Auch in Poltawa, das bisher von russischen Luftangriffen weitgehend verschont geblieben war, gingen Raketen nieder. „Wir haben uns sofort auf den Weg in den Keller gemacht“, berichtet Maxim, ein 16-jähriger Schüler der taz. „Und im Keller haben wir uns weiter unterhalten und sogar gelacht. Angst hatten wir keine.“ Doch hätten sich ältere Bewohner von Poltawa über so viel Leichtsinn mokiert und die Jugendlichen zur Ruhe ermahnt.

Auch in dem bisher vom Krieg verschonten Konotop krachte es, ein Umspannwerk wurde beschädigt. Vielerorts war der Strom ausgefallen.

In den Schulen wieder Homeoffice eingeführt

Sie wollen uns vernichten, erklärte Präsident Wolodomir Selenski, „uns alle“

In Lwiw wurde auch das Stromnetz angegriffen, zeitweise war ein Drittel der Ampeln außer Betrieb. Vor den Tankstellen bildeten sich riesige Schlangen. Es gibt bereits erste Berichte von Fluchtbewegungen von den Städten auf das Land.

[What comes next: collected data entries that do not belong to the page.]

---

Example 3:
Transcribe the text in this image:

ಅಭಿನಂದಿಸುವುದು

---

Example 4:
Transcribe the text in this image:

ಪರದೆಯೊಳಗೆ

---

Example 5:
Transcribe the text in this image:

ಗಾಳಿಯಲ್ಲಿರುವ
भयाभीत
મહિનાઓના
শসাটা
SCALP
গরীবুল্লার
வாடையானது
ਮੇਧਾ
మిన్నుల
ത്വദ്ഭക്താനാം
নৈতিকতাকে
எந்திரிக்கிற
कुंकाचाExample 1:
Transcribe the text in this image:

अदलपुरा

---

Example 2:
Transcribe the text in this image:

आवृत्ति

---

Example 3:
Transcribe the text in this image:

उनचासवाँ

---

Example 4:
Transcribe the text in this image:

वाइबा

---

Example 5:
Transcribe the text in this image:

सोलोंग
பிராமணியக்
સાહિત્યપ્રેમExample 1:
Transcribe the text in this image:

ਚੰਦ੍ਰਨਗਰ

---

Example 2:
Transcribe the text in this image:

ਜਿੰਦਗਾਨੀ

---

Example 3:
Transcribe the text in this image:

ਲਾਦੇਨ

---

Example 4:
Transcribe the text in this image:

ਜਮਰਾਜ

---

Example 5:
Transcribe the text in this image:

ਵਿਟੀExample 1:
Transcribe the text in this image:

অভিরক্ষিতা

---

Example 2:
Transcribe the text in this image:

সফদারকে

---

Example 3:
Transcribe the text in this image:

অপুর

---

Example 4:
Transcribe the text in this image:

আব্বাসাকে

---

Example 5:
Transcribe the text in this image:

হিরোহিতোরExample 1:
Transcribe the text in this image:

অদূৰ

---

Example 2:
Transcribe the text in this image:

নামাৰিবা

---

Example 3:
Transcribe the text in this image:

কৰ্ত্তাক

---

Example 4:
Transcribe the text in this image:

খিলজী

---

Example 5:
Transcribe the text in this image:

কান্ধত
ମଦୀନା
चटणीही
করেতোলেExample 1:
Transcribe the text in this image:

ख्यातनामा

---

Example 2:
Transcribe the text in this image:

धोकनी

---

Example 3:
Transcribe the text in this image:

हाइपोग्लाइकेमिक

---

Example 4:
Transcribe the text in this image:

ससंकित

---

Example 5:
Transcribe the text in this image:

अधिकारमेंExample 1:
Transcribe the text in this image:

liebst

In Charkiw war der Strom ausgefallen, in Saporischschja berichteten Bewohnerinnen der taz von einer nicht funktionierenden Wasserversorgung.

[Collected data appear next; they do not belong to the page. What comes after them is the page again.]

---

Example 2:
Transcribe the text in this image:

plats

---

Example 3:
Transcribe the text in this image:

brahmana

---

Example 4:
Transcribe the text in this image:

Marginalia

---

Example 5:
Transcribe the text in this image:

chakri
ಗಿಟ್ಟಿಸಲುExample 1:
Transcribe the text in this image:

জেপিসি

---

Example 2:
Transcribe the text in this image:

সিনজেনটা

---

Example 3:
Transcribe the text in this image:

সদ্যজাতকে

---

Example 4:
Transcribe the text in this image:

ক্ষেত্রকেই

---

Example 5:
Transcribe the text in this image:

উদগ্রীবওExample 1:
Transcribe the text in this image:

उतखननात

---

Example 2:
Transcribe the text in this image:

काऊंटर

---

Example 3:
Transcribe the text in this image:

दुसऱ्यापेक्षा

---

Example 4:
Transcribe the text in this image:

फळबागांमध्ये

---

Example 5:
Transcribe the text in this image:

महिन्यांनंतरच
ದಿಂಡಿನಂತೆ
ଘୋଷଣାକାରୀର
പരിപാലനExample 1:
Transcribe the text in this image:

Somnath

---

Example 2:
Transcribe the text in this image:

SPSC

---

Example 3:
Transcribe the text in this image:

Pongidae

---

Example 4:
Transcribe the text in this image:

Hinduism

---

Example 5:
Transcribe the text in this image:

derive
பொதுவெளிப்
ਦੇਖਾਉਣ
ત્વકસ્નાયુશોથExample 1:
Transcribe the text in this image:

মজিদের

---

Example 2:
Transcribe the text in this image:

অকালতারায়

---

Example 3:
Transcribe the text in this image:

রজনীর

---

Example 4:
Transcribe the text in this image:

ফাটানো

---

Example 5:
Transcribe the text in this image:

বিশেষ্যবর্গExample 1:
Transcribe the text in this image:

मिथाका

Landesweit wurde in den Schulen wieder Homeoffice eingeführt. Doch wird dies angesichts der schwankenden Internetverbindungen nur eingeschränkt funktionieren. Kiews Bürgermeister Klitschko rief die Bewohner der Stadt auf, sich Vorräte zuzulegen und warme Kleidung bereitzuhalten.

Auch in Donezk trafen die russischen Luftangriffe die Bevölkerung. Nach Angaben des oppositionellen ukrainischen Internet-Portals strana.news attackierte ein Geschoss eine Sekundarschule im Kalininsky-Bezirk. Dabei seien mehrere Räume und die Turnhalle zu Schaden gekommen und einige Fenster zu Bruch gegangen.

Ukraine erteilt Verhandlungen mit Russland eine Absage

Schwierigkeiten mit dem Trinkwasser gibt es auch in Energodar, dem Standort des AKW Saporischschja. In Saporischschja aber war es ruhig. 20 Menschen waren dort in der vergangenen Woche bei russischen Luftangriffen ums Leben gekommen. „Sie wollen uns vernichten“, erklärte der ukrainische Präsident Wolodomir Selenski, „uns alle.“ Gleichzeitig forderte er die Bevölkerung auf, weiter in den Schutzräumen zu verbleiben.

Wenig Hoffnung auf Unterstützung durch die staatlichen Stellen hat der in Odessa lebende Blogger Wjatscheslaw Asarow. Nun gelte es, für die Zukunft gewappnet zu sein, meinte er auf Telegram. Letztendlich sei es sinnvoller, auf Nachbarschaftshilfe zu vertrauen als auf den Staat. „Das Wichtigste ist jetzt, die horizontalen Beziehungen wiederherzustellen. Wer mit seinem Nachbarn, seinen Freunden oder Verwandten Streit hat, soll diesen bereinigen.“ Denn wenn ein Haus einstürze, seien es vor allem die Leidensgenossen aus der Nachbarschaft, auf die man setzen könne. Das habe man auch bei den Angriffen auf Mariupol erkennen können.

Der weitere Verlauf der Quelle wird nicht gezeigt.